La sostenibilità economica, da anni evaporata, è diventata una parola che in Lega Pro non significa più nulla. È tempo di restituirle senso attraverso una riforma profonda, non cosmetica. La proposta più razionale e forse l’unica ancora praticabile, è la riduzione delle Leghe professionistiche da tre a due, con un organico complessivo di 54 club: 18 in Serie A e 36 in Serie B, divisa in due gironi da 18. Tutto ciò che sta sotto deve tornare ad essere dilettantismo autentico, con regole chiare, contratti coerenti e un modello sostenibile.

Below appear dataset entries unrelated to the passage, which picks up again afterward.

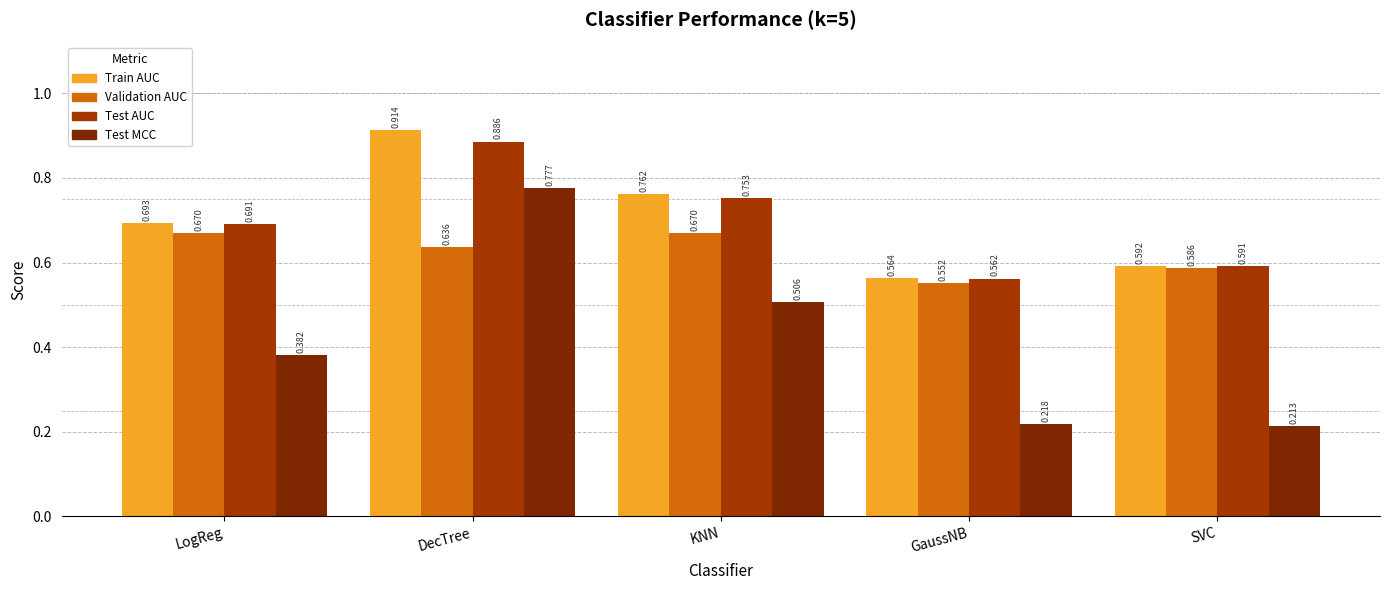

How many bars are there in total?

20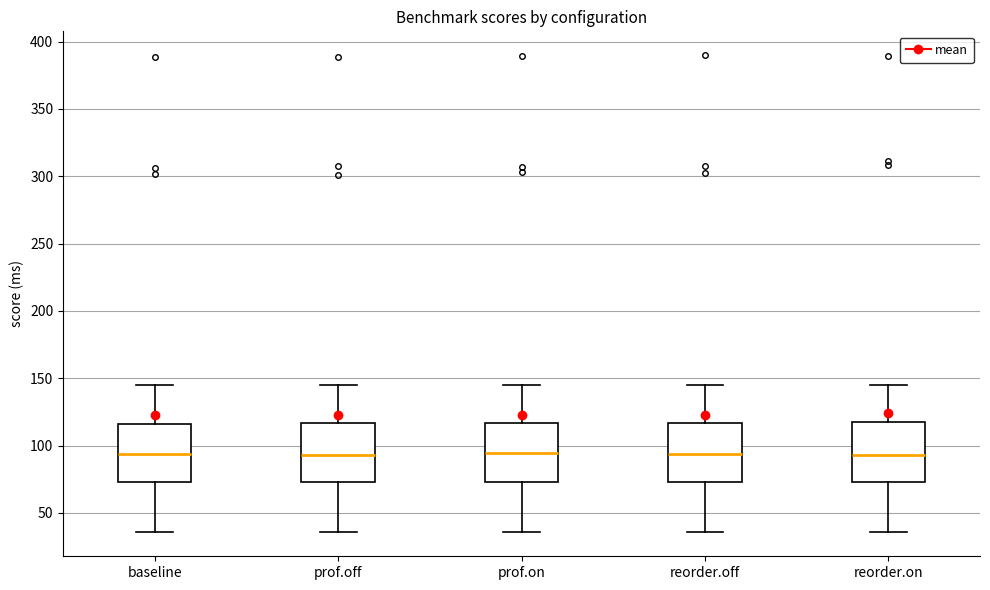

Reading left to right, read every box against the y-axis: the position of its median line, the range the box covers, and the ends of its whiskers. The values are not printed on the chart, so give them approximately, as read against the axis.

baseline: median 95, box 75 to 115, whiskers 35 to 145
prof.off: median 95, box 75 to 115, whiskers 35 to 145
prof.on: median 95, box 75 to 115, whiskers 35 to 145
reorder.off: median 95, box 75 to 115, whiskers 35 to 145
reorder.on: median 95, box 75 to 120, whiskers 35 to 145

Si potrà continuare a chiamarla Serie C, certo, ma dovrà essere una categoria dilettantistica nell’inquadramento dei tesserati, con un tetto agli ingaggi, garanzie fideiussorie obbligatorie e la possibilità di accedere alle agevolazioni fiscali previste per il settore dilettantistico. Altrimenti la recita continuerà, con i costi del professionismo e le entrate del dilettantismo. Un ossimoro finanziario che coincide esattamente con la situazione attuale.
Non è solo questione di regolamenti: è questione di responsabilità. La Lega Pro, sostenuta da anni dalla Federcalcio grazie ai proventi della Legge Melandri, non può illudersi di perpetuare all’infinito un modello che vive ormai di sussidi. Se la governance attuale continuerà a difendere lo status quo, ignorando la necessità di un cambiamento radicale, non sarà illogico che la Federcalcio avvii una revisione drastica dei contributi. Non si può finanziare l’insostenibile.
Ma il discorso riguarda tutti. Anche in Serie B la crisi è evidente, strutturale, irreversibile. E se in Serie A il livello rimane più alto, il sistema nel suo complesso è talmente fragile da rendere sempre più devastante il passaggio da una categoria all’altra. Le retrocessioni generano terremoti economici che nessun modello virtuoso può assorbire, e questo indica chiaramente che il problema non è episodico, ma sistemico.
Ecco perché la riduzione degli organici, che in altri Paesi è già realtà o materia di analisi avanzata, non può più essere tema da rimandare, né pretesto per schermaglie politiche interne. L’Italia è ancora una volta l’ultima della fila, appesantita da una cultura conservatrice che guarda al proprio orticello, alla propria poltrona, alle proprie rendite di posizione. Ma stavolta non c’è più spazio per freni, veti incrociati o resistenze corporative.
Entro dicembre Gabriele Gravina porterà in Consiglio Federale una proposta di riforma complessiva. Sarà un passaggio decisivo, a cui nessuna componente potrà sottrarsi. È il momento in cui il sistema deve scegliere se vuole sopravvivere o se preferisce continuare a fingere finché lo “squascio” finale, l’implosione totale, non diventerà inevitabile.
Per il bene del calcio italiano, è fondamentale che nessuno si metta di traverso. Perché questa volta non si tratta più di cedere qualcosa: si tratta di salvare tutto. E se qualcuno sceglierà ancora di guardare al proprio giardino invece che all’interesse collettivo, sarà impossibile stupirsi quando arriveranno gli estremi rimedi. Perché il tempo delle scuse è finito. Ora resta solo il tempo delle decisioni.